* **The problem**: Recast the lines of every one of the following entries as a JSON list of strings, with one string for each line and no blank lines.

* **Material shown**:
------------------------------------------------------------------------

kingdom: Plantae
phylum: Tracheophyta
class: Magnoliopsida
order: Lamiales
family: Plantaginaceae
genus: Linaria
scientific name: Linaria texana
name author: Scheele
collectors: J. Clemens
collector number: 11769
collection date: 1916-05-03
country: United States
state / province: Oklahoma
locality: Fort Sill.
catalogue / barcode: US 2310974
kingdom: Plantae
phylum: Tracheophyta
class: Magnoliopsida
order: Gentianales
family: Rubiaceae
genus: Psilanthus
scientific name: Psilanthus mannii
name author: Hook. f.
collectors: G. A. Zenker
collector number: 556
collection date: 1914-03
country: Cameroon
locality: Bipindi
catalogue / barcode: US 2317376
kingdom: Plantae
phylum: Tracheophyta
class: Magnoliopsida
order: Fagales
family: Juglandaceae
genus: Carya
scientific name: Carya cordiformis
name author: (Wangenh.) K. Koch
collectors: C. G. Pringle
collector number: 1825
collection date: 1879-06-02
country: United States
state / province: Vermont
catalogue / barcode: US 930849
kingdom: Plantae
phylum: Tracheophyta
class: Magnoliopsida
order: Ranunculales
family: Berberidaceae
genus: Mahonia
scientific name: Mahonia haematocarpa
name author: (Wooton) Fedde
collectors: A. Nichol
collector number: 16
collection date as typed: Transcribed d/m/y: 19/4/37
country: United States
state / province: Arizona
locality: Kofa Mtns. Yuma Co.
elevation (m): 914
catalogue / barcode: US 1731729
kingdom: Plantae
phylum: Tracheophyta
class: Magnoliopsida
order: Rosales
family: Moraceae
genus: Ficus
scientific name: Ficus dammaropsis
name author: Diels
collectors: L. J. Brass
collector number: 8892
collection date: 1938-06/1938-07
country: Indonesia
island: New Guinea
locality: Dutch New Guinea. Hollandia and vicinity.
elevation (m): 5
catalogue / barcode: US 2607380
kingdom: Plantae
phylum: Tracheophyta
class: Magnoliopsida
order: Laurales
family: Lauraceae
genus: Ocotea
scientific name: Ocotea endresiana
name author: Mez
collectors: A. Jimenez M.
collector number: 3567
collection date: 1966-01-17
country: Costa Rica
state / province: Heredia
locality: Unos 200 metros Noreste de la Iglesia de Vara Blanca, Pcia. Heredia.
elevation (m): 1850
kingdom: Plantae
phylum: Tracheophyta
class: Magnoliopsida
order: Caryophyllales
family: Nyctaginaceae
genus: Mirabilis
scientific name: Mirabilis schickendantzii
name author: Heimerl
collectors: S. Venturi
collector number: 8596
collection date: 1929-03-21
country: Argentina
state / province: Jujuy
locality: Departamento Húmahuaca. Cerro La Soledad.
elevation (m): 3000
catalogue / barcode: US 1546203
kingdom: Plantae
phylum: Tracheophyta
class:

------------------------------------------------------------------------

* **Solution to this task**:
[
  "kingdom: Plantae",
  "phylum: Tracheophyta",
  "class: Magnoliopsida",
  "order: Lamiales",
  "family: Plantaginaceae",
  "genus: Linaria",
  "scientific name: Linaria texana",
  "name author: Scheele",
  "collectors: J. Clemens",
  "collector number: 11769",
  "collection date: 1916-05-03",
  "country: United States",
  "state / province: Oklahoma",
  "locality: Fort Sill.",
  "catalogue / barcode: US 2310974",
  "kingdom: Plantae",
  "phylum: Tracheophyta",
  "class: Magnoliopsida",
  "order: Gentianales",
  "family: Rubiaceae",
  "genus: Psilanthus",
  "scientific name: Psilanthus mannii",
  "name author: Hook. f.",
  "collectors: G. A. Zenker",
  "collector number: 556",
  "collection date: 1914-03",
  "country: Cameroon",
  "locality: Bipindi",
  "catalogue / barcode: US 2317376",
  "kingdom: Plantae",
  "phylum: Tracheophyta",
  "class: Magnoliopsida",
  "order: Fagales",
  "family: Juglandaceae",
  "genus: Carya",
  "scientific name: Carya cordiformis",
  "name author: (Wangenh.) K. Koch",
  "collectors: C. G. Pringle",
  "collector number: 1825",
  "collection date: 1879-06-02",
  "country: United States",
  "state / province: Vermont",
  "catalogue / barcode: US 930849",
  "kingdom: Plantae",
  "phylum: Tracheophyta",
  "class: Magnoliopsida",
  "order: Ranunculales",
  "family: Berberidaceae",
  "genus: Mahonia",
  "scientific name: Mahonia haematocarpa",
  "name author: (Wooton) Fedde",
  "collectors: A. Nichol",
  "collector number: 16",
  "collection date as typed: Transcribed d/m/y: 19/4/37",
  "country: United States",
  "state / province: Arizona",
  "locality: Kofa Mtns. Yuma Co.",
  "elevation (m): 914",
  "catalogue / barcode: US 1731729",
  "kingdom: Plantae",
  "phylum: Tracheophyta",
  "class: Magnoliopsida",
  "order: Rosales",
  "family: Moraceae",
  "genus: Ficus",
  "scientific name: Ficus dammaropsis",
  "name author: Diels",
  "collectors: L. J. Brass",
  "collector number: 8892",
  "collection date: 1938-06/1938-07",
  "country: Indonesia",
  "island: New Guinea",
  "locality: Dutch New Guinea. Hollandia and vicinity.",
  "elevation (m): 5",
  "catalogue / barcode: US 2607380",
  "kingdom: Plantae",
  "phylum: Tracheophyta",
  "class: Magnoliopsida",
  "order: Laurales",
  "family: Lauraceae",
  "genus: Ocotea",
  "scientific name: Ocotea endresiana",
  "name author: Mez",
  "collectors: A. Jimenez M.",
  "collector number: 3567",
  "collection date: 1966-01-17",
  "country: Costa Rica",
  "state / province: Heredia",
  "locality: Unos 200 metros Noreste de la Iglesia de Vara Blanca, Pcia. Heredia.",
  "elevation (m): 1850",
  "kingdom: Plantae",
  "phylum: Tracheophyta",
  "class: Magnoliopsida",
  "order: Caryophyllales",
  "family: Nyctaginaceae",
  "genus: Mirabilis",
  "scientific name: Mirabilis schickendantzii",
  "name author: Heimerl",
  "collectors: S. Venturi",
  "collector number: 8596",
  "collection date: 1929-03-21",
  "country: Argentina",
  "state / province: Jujuy",
  "locality: Departamento Húmahuaca. Cerro La Soledad.",
  "elevation (m): 3000",
  "catalogue / barcode: US 1546203",
  "kingdom: Plantae",
  "phylum: Tracheophyta",
  "class:"
]